Ask a Fool: What Are the Bank Stress Tests and Why Should Investors Care?

Q: I've seen some headlines about the bank stress tests in the past few weeks. I own a few bank stocks. What does this mean to me?

Remember how during the 2008 financial crisis many banks were being referred to as "too big to fail"? Well, the stress tests are designed to ensure that any bank that is too big to fail doesn't fail -- under any circumstances.

The stress tests apply to all banks over a certain size. In 2017 and prior years, the threshold has been $50 billion in assets. Recent rollbacks of banking regulations have increased the threshold to $100 billion for 2018, and this will gradually rise to $250 billion over the coming years.

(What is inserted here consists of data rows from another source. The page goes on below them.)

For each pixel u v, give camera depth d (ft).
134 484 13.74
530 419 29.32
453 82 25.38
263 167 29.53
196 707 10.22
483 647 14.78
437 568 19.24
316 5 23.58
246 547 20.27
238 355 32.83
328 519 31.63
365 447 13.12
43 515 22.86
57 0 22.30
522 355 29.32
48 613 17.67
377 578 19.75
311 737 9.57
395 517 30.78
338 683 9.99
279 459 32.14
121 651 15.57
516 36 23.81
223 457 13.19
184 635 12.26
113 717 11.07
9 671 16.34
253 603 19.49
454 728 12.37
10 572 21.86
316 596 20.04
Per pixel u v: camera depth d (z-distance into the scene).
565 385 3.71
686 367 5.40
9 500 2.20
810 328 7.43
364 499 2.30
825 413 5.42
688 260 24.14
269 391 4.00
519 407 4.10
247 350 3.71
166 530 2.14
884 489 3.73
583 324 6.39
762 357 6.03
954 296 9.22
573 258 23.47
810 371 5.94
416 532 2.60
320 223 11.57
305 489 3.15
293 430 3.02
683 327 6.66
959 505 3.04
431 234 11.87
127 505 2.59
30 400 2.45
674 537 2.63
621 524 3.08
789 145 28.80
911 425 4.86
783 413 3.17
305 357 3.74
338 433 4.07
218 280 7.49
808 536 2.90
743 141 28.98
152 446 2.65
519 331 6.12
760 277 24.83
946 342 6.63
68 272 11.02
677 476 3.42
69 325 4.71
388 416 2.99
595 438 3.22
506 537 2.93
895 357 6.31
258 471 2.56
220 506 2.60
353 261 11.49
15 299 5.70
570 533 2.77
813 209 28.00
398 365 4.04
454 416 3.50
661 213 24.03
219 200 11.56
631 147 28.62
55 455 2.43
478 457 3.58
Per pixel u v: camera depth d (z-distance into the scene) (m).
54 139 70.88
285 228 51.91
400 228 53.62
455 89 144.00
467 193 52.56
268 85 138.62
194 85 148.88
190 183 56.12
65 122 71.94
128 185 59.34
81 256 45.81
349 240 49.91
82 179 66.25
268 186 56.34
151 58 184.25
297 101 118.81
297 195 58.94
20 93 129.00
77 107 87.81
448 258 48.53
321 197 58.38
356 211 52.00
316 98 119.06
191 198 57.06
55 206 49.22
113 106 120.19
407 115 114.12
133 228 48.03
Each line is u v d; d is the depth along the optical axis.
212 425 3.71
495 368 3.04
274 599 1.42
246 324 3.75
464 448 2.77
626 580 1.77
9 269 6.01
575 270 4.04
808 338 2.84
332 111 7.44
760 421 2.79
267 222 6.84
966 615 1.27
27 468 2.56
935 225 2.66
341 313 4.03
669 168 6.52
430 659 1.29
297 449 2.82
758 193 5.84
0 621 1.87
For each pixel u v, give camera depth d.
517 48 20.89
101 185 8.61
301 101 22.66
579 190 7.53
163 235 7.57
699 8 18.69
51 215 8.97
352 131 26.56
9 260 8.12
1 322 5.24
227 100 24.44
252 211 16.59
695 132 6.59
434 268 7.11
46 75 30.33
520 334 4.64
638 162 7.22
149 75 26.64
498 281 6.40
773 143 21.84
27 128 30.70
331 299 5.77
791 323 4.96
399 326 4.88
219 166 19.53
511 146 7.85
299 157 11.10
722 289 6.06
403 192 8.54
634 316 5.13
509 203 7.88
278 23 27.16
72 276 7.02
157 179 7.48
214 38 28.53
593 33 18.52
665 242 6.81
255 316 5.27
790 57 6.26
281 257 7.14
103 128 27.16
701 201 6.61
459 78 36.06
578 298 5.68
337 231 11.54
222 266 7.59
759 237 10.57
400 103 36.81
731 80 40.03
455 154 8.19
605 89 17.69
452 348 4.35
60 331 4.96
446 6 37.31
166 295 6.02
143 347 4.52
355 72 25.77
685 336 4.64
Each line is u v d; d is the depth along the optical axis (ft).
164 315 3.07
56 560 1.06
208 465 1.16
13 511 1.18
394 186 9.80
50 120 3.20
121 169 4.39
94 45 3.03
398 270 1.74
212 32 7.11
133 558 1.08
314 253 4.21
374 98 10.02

The tests are designed to discover what would happen to the nation's largest banks in the event of a severe global recession, which is defined as negative 7.5% GDP growth over seven quarters, 10% unemployment, a 65% drop in stock prices, and a few other pretty terrible conditions.

For investors, aside from learning how well-capitalized each bank is, the most important thing the stress tests do is determine whether or not each bank's capital plan is approved by the Federal Reserve. In other words, these large banks (formally referred to as systemically important financial institutions, or SIFIs) need the Fed's approval before paying dividends or buying back shares with their capital.

Finally, it's important to mention that while there are minimum capital levels that need to be maintained under adverse conditions, there's no pass/fail threshold when it comes to the capital plans. In other words, it's entirely possible for a bank to pass the stress test and still have its capital plan rejected.